From the data below, copy exactly the lines that lie between the one holding "In the shade" and the one holding "on SV Eleanor M, has drawn an excellent map", including both, and nothing more.

Records contained in a dataset

- Opening Delimiter -

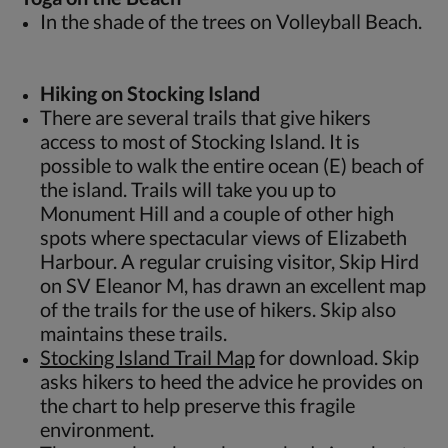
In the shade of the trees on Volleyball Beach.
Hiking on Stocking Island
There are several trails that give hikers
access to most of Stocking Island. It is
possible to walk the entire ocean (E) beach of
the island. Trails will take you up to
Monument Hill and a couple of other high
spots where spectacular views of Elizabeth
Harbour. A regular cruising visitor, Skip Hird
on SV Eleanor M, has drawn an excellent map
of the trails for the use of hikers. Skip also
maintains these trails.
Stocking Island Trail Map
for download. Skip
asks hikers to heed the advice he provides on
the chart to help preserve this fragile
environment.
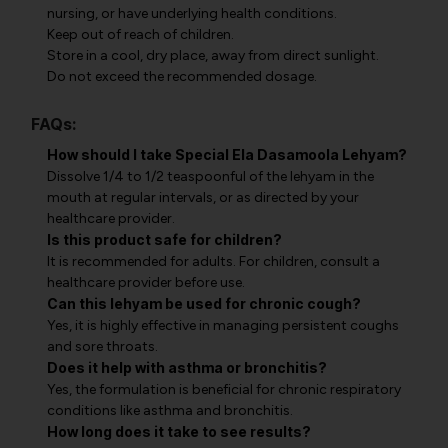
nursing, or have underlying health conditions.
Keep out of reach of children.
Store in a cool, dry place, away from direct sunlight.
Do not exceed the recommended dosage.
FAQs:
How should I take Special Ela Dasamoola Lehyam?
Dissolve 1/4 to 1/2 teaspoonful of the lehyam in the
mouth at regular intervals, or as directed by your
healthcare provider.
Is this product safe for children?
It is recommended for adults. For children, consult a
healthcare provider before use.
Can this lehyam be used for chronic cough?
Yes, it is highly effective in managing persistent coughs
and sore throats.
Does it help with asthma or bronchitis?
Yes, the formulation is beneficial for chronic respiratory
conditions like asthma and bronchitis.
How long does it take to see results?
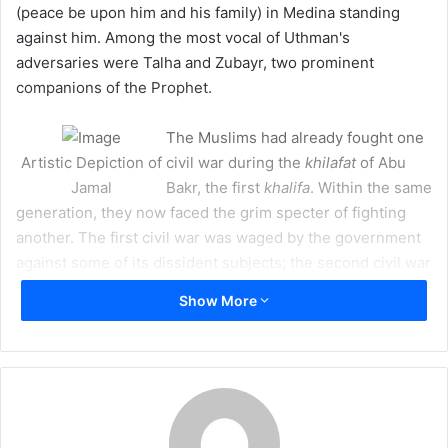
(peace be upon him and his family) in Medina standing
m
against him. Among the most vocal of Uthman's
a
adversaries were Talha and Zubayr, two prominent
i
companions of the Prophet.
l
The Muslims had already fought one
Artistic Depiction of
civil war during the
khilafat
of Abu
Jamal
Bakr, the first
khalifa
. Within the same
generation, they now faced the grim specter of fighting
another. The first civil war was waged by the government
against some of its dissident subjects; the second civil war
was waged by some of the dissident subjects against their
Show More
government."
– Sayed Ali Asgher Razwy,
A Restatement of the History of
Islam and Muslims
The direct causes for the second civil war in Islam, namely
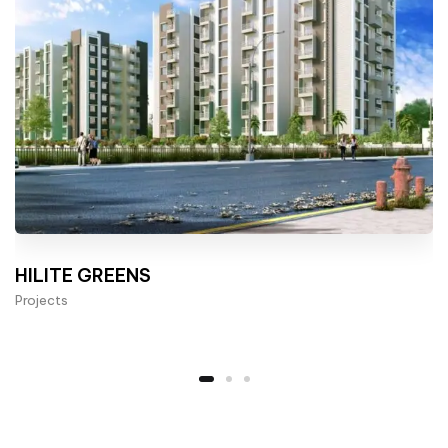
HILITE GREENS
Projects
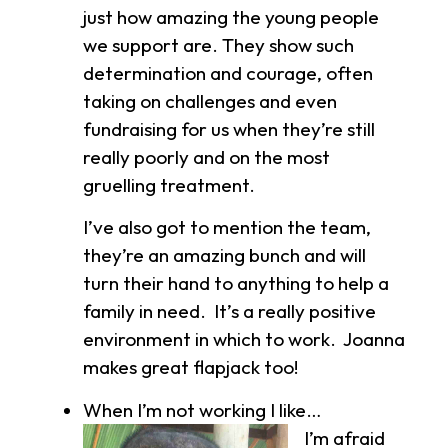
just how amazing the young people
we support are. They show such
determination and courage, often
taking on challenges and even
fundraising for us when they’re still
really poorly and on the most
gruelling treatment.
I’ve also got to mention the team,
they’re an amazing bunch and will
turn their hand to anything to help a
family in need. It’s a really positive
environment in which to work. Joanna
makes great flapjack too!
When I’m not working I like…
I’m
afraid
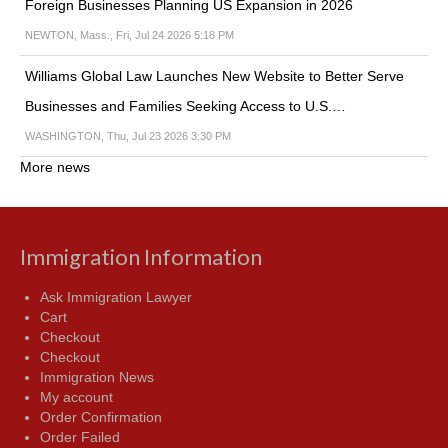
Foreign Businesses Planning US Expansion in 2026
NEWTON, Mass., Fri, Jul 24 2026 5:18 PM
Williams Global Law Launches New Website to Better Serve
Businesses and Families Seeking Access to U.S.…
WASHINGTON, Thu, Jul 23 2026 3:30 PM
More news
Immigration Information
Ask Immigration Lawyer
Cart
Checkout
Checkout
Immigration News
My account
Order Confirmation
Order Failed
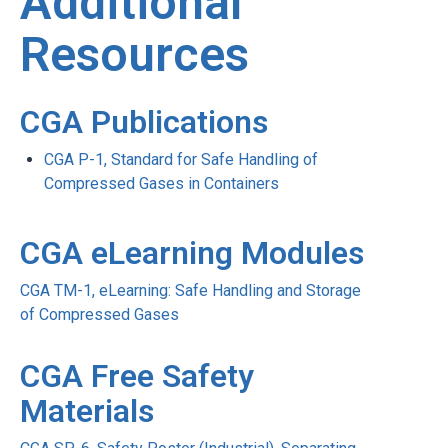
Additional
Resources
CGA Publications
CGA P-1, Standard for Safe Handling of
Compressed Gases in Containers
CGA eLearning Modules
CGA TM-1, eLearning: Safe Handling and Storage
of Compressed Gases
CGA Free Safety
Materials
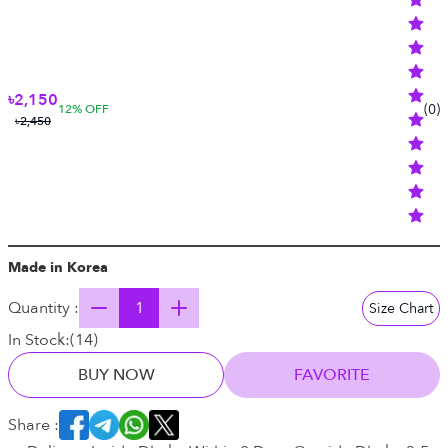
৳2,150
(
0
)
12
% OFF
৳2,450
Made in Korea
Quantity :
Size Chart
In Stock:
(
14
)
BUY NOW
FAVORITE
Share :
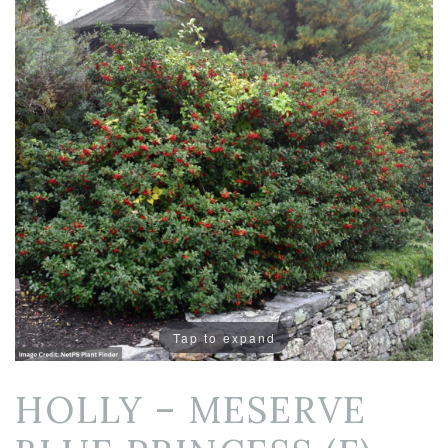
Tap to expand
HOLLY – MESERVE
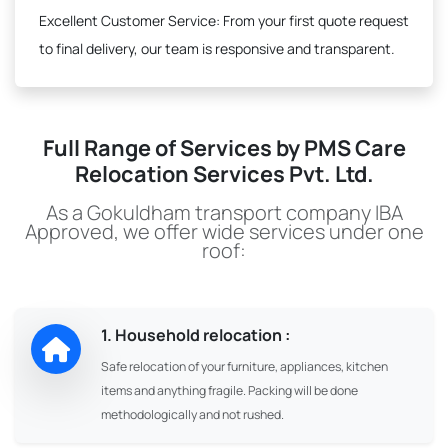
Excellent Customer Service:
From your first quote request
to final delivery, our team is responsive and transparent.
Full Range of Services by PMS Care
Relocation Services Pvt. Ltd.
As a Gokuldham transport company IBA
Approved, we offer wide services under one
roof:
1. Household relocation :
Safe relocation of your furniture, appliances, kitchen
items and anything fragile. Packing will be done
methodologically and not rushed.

- Closing Delimiter -
- Opening Delimiter -

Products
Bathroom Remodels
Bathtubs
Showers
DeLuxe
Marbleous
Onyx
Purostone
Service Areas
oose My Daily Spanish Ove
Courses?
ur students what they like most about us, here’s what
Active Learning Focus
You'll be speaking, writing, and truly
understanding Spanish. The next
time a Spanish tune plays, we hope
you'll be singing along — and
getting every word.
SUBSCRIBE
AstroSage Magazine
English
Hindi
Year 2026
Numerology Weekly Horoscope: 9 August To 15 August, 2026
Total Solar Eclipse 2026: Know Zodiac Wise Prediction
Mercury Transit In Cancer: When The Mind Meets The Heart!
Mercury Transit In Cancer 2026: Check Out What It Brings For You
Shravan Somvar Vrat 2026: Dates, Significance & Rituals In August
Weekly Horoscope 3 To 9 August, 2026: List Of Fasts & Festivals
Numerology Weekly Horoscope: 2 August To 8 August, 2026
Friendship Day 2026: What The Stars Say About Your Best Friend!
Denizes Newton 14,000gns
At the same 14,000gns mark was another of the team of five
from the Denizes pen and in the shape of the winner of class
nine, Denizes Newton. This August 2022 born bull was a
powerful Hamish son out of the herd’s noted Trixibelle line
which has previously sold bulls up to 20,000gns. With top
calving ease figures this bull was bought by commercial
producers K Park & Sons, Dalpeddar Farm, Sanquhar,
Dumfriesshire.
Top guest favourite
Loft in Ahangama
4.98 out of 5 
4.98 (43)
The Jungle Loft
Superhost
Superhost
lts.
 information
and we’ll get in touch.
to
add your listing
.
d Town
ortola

- Closing Delimiter -

#### EXERCISE SOLUTION:
In the shade of the trees on Volleyball Beach.
Hiking on Stocking Island
There are several trails that give hikers
access to most of Stocking Island. It is
possible to walk the entire ocean (E) beach of
the island. Trails will take you up to
Monument Hill and a couple of other high
spots where spectacular views of Elizabeth
Harbour. A regular cruising visitor, Skip Hird
on SV Eleanor M, has drawn an excellent map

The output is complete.